Work instructions:
Without copying the images, write out all the entries below verbatim.

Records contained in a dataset
────────

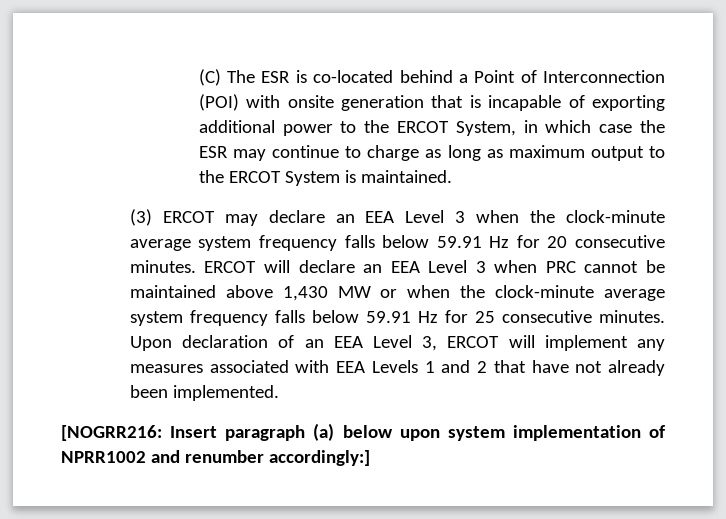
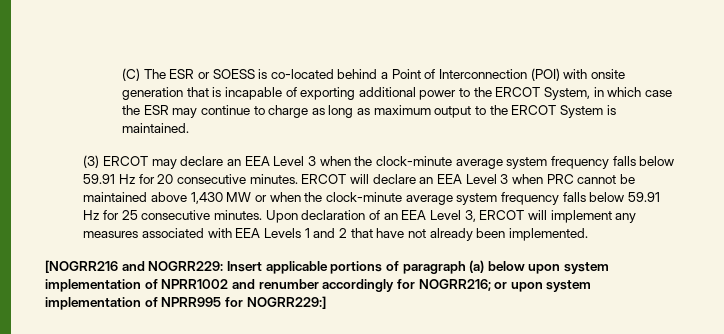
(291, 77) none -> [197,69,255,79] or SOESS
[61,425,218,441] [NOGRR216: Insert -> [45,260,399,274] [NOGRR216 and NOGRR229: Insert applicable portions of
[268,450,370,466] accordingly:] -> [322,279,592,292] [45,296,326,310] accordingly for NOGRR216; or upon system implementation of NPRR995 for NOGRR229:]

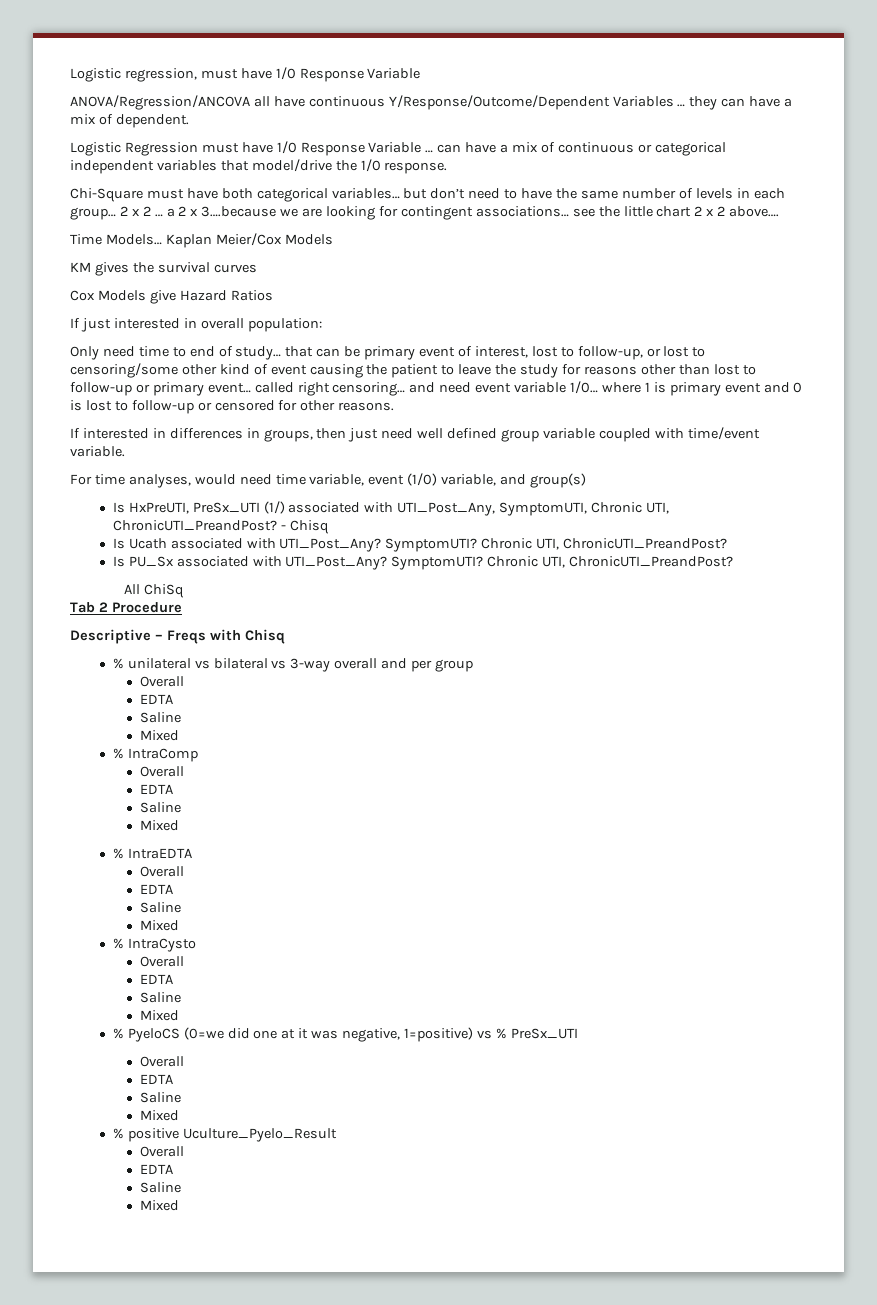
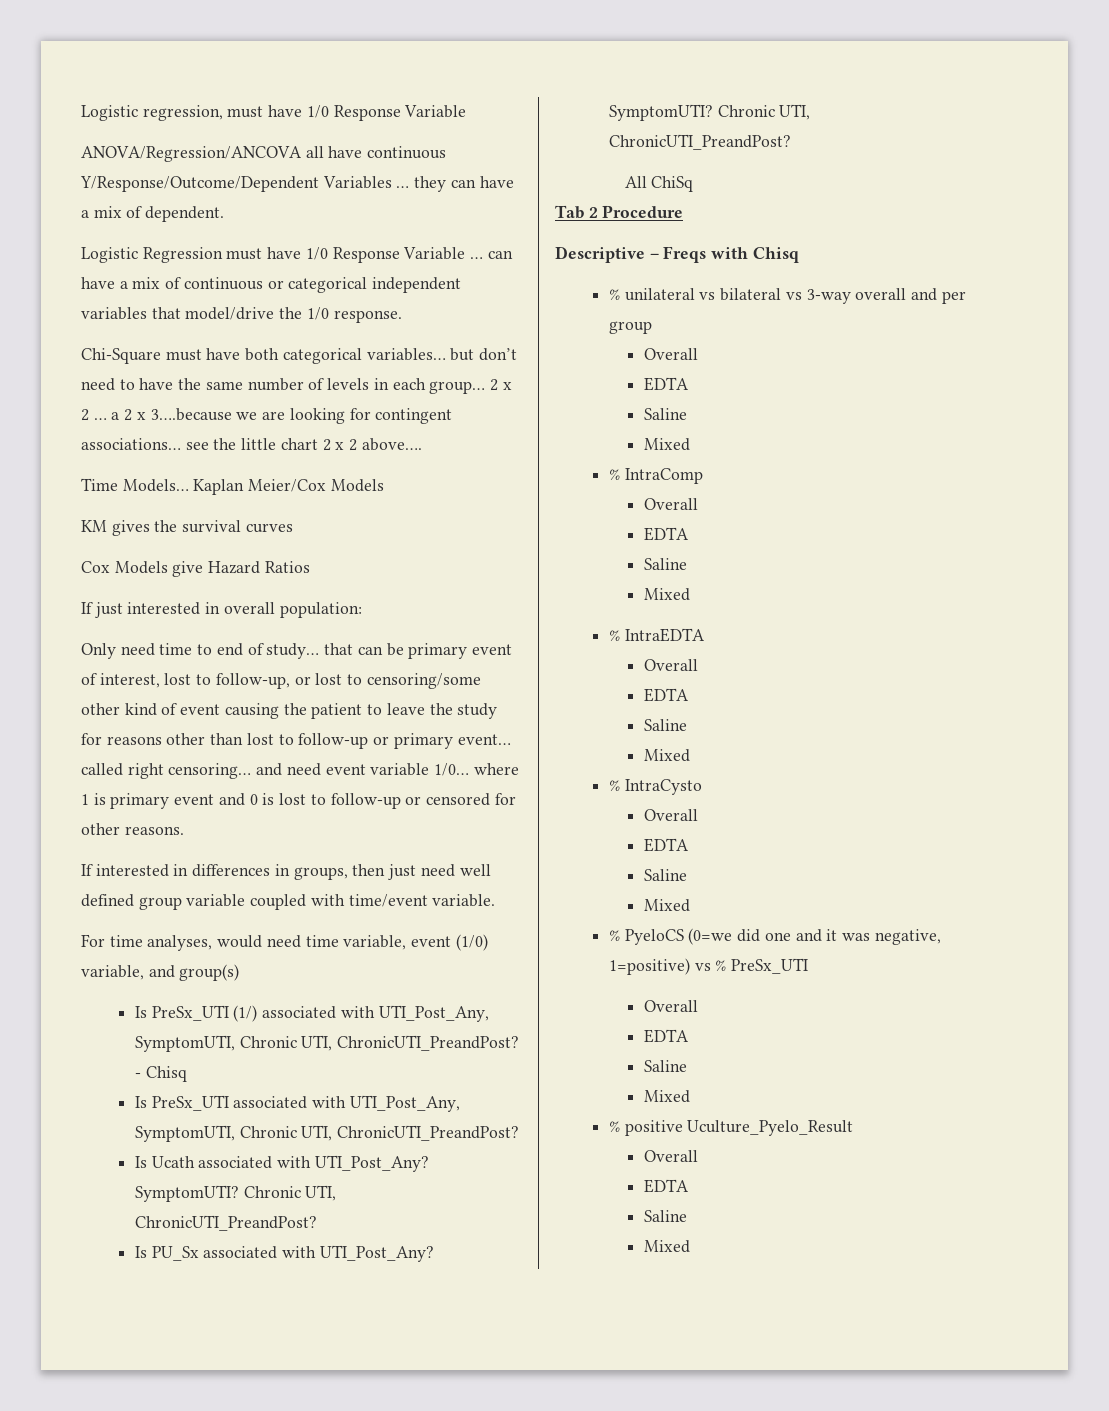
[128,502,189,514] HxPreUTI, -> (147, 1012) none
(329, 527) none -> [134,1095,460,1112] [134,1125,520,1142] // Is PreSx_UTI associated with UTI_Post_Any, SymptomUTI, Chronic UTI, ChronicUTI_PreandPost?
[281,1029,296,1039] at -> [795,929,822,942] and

────────

Expected answer:
(291, 77) none -> [197,69,255,79] or SOESS
[61,425,218,441] [NOGRR216: Insert -> [45,260,399,274] [NOGRR216 and NOGRR229: Insert applicable portions of
[268,450,370,466] accordingly:] -> [322,279,592,292] [45,296,326,310] accordingly for NOGRR216; or upon system implementation of NPRR995 for NOGRR229:]

[128,502,189,514] HxPreUTI, -> (147, 1012) none
(329, 527) none -> [134,1095,460,1112] [134,1125,520,1142] // Is PreSx_UTI associated with UTI_Post_Any, SymptomUTI, Chronic UTI, ChronicUTI_PreandPost?
[281,1029,296,1039] at -> [795,929,822,942] and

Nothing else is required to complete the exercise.